Red Hat Bugzilla – Bug 869819
New 'compression attack' backport ready for corner case security matter
Last modified: 2013-12-02 08:03:22 EST
Description of problem:
It appears a httpd attack through mod_ssl has been identified, and a fix back-ported upstream into Apache 2.2
Version-Release number of selected component (if applicable):
seen during an audit at: https://www.ssllabs.com/ssltest/analyze.html
Steps to Reproduce:
deploy a unit, updated to current and hardened against 'Beast' and one still gets:
Secure Renegotiation Supported, with client-initiated renegotiation disabled
Insecure Renegotiation Not supported
BEAST attack Not vulnerable
Compression Yes INSECURE (more info)
with an outlink to:
The noted exception
See bug 857051, comment 5 for a way to disable SSL compression in existing httpd versions in Red Hat Enterprise Linux 5 and 6.

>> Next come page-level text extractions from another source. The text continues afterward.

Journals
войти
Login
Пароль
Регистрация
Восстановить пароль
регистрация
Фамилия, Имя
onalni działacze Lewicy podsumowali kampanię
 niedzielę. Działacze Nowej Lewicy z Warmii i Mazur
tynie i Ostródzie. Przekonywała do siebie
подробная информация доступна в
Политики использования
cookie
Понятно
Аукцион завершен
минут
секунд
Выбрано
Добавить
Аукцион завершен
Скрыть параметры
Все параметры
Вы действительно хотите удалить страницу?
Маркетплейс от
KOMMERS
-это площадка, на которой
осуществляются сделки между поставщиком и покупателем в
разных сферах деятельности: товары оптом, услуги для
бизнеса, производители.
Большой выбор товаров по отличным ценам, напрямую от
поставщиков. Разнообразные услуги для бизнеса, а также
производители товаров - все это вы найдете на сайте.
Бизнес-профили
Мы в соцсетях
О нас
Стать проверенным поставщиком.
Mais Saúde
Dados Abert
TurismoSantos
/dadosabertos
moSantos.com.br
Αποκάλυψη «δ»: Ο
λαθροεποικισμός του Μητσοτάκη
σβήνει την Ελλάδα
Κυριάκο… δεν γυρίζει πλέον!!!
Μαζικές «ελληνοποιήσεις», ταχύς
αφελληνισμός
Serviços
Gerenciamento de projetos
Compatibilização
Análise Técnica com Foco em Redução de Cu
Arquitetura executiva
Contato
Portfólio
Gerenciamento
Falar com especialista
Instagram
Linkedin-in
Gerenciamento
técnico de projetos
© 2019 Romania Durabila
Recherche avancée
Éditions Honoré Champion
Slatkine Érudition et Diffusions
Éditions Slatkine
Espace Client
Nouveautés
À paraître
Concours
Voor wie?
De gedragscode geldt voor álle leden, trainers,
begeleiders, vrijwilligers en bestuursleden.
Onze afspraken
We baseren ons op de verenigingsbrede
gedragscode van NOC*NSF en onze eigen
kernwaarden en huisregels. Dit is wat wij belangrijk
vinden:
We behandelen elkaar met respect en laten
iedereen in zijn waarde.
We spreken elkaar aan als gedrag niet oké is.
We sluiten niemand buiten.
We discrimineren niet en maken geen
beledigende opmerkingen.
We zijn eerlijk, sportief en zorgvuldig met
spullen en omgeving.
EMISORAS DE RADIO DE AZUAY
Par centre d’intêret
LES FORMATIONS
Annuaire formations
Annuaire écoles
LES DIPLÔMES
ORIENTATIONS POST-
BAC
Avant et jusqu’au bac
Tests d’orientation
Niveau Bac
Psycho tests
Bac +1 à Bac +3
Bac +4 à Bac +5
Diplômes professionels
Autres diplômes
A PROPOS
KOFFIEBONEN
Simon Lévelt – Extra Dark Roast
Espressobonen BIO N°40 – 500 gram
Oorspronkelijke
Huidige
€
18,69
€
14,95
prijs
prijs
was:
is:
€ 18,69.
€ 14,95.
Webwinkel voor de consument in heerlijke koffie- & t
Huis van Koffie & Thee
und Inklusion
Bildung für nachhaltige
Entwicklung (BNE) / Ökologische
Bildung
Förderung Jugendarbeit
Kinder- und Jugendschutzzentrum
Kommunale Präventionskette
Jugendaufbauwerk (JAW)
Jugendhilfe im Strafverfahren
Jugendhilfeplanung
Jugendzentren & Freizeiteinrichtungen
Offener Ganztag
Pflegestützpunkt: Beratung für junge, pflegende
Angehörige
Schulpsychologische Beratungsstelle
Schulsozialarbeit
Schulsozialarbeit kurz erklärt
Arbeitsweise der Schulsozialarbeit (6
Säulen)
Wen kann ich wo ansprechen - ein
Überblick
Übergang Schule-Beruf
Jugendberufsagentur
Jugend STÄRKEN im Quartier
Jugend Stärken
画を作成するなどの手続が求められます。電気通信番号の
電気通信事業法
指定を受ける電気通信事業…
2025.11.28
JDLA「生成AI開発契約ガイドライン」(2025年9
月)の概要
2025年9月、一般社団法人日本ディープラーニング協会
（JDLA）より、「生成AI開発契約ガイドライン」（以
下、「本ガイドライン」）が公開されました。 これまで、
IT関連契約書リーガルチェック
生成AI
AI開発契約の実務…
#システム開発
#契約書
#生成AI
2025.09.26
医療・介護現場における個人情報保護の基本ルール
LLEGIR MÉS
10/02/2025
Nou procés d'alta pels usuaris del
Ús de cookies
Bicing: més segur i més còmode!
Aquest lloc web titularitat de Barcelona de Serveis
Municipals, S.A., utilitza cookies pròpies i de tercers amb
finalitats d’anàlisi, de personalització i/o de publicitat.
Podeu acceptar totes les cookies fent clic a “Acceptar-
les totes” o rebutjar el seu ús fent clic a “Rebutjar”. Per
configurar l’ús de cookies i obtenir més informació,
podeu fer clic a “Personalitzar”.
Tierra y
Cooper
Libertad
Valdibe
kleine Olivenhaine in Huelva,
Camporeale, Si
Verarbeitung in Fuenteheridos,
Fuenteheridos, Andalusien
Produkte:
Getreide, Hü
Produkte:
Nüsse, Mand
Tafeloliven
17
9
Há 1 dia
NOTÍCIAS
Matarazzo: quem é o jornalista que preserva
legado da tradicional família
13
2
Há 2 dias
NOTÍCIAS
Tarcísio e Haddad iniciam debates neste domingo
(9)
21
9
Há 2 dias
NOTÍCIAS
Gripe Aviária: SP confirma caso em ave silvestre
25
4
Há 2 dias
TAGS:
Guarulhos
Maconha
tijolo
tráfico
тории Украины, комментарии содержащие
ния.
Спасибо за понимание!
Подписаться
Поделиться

There's an ongoing debate on whether or not to change the OpenSSL default on compression. If this does change, the httpd config option will not be necessary and would work in unexpected ways. So we are not planning to add this feature to httpd at the current time.
See Tomas's link above for a method to forcibly disable SSL compression support in httpd.
This request was evaluated by Red Hat Product Management for
inclusion in the current release of Red Hat Enterprise Linux.
Because the affected component is not scheduled to be updated
in the current release, Red Hat is unable to address this
request at this time.
Red Hat invites you to ask your support representative to
propose this request, if appropriate, in the next release of
Red Hat Enterprise Linux.
(In reply to Joe Orton from comment #6)
> There's an ongoing debate on whether or not to change the OpenSSL default on
Note that openssl packages in Red Hat Enterprise Linux and Fedora were changed to disable compression by default:
SSLCompression on does not re-enable compression in httpd/mod_ssl.
Given that the OpenSSL default is now "compression off"... and we have no way to programatically enable SSL/TLS compression via mod_ssl, there does not seem to be any need to add the "SSLCompression" directive any more.